--- Kutipan Teks ---

Senin, 22 Oktober 2007

Kebersamaan Yang Penuh Makna


Oct 21, 2007


Hidup adalah suatu anugrah yang harus kita syukuri. Setiap hari tanpa disadari kita pasti berbicara dengan orang lain, hal ini di karenkan kehidupan manusia tidak dapat dipisahkan dari manusia lainnya (manusia sebagai makhluk social), dimana kita butuh untuk berinteraksi dngan orang lain, dan untuk melanjutkan keturunan (reproduksi).

Saya sendiri terkadang melihat banyak dari saudara-saudara kita saling bermusuhan, saling bertikai, saling beradu otot. Banyak penyebab yang memunculkan hal-hal yang demikian, yang bnyak di latarbelakani masalah ekonomi, masalah status, harga diri, dan kecongkakan manusia itu sendiri.

--- Data Masukan ---

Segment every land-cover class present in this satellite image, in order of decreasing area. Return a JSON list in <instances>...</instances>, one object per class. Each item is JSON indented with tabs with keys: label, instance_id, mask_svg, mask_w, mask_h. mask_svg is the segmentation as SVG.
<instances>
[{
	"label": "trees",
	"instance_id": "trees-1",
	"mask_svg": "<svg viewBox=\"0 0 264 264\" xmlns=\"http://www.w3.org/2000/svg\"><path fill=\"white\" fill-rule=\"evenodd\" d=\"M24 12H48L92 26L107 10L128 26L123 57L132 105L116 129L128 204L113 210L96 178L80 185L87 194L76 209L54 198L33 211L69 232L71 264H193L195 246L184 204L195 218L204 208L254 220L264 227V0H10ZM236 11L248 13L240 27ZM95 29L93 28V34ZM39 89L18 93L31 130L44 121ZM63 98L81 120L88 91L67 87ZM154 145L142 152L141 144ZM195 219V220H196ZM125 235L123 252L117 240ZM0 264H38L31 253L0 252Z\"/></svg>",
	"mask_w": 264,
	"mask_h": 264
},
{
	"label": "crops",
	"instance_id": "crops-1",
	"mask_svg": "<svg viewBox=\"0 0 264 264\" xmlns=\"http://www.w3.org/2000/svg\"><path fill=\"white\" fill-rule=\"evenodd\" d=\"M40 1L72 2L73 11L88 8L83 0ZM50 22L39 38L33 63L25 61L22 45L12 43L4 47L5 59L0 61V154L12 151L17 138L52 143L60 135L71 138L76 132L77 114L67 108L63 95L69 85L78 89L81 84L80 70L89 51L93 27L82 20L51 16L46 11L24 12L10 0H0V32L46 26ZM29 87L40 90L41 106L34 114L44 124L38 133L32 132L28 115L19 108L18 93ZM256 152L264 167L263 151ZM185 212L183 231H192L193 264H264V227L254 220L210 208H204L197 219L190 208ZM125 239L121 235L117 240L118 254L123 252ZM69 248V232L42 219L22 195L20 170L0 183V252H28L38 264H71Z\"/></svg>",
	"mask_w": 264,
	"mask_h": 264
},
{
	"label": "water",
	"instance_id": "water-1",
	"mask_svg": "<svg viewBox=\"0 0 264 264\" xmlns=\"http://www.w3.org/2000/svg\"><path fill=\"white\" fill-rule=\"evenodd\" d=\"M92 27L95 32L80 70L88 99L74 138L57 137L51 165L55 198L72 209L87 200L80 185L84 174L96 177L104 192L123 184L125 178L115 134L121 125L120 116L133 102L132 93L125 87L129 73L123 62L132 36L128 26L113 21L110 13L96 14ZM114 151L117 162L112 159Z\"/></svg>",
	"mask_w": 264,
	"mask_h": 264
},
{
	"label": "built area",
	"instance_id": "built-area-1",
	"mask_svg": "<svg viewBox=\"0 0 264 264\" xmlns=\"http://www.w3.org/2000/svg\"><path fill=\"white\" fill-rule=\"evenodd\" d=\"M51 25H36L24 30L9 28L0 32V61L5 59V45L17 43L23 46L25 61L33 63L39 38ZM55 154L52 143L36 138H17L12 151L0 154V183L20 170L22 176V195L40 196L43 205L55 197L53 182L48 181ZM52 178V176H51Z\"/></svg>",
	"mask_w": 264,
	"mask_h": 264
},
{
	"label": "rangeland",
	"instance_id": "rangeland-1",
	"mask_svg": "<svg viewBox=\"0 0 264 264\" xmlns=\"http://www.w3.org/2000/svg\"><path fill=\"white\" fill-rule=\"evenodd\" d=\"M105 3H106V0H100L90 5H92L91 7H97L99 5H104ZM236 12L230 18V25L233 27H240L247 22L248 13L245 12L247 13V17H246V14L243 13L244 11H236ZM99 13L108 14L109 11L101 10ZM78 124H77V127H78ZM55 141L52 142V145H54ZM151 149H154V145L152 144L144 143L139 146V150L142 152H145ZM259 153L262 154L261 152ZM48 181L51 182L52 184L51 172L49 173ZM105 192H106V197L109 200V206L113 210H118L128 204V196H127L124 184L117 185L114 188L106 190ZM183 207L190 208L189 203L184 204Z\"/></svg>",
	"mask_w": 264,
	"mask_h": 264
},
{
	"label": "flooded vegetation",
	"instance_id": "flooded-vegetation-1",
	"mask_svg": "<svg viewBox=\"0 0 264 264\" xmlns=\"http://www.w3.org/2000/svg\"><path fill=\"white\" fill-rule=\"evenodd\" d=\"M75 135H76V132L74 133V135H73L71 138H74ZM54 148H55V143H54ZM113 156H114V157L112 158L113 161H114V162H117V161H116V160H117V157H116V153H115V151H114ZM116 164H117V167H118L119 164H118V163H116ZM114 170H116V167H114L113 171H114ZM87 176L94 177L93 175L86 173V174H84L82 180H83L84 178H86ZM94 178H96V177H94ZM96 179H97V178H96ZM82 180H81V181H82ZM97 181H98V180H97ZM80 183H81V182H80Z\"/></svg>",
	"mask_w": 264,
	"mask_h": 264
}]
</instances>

---

▶ **Tentang Tugas**: Menurut kutipan teks, masalah apa saja yang banyak melatarbelakangi sikap saling bermusuhan dan bertikai?

▶ **Jawaban Tertulis**: Masalah ekonomi, masalah status, harga diri, dan kecongkakan manusia itu sendiri.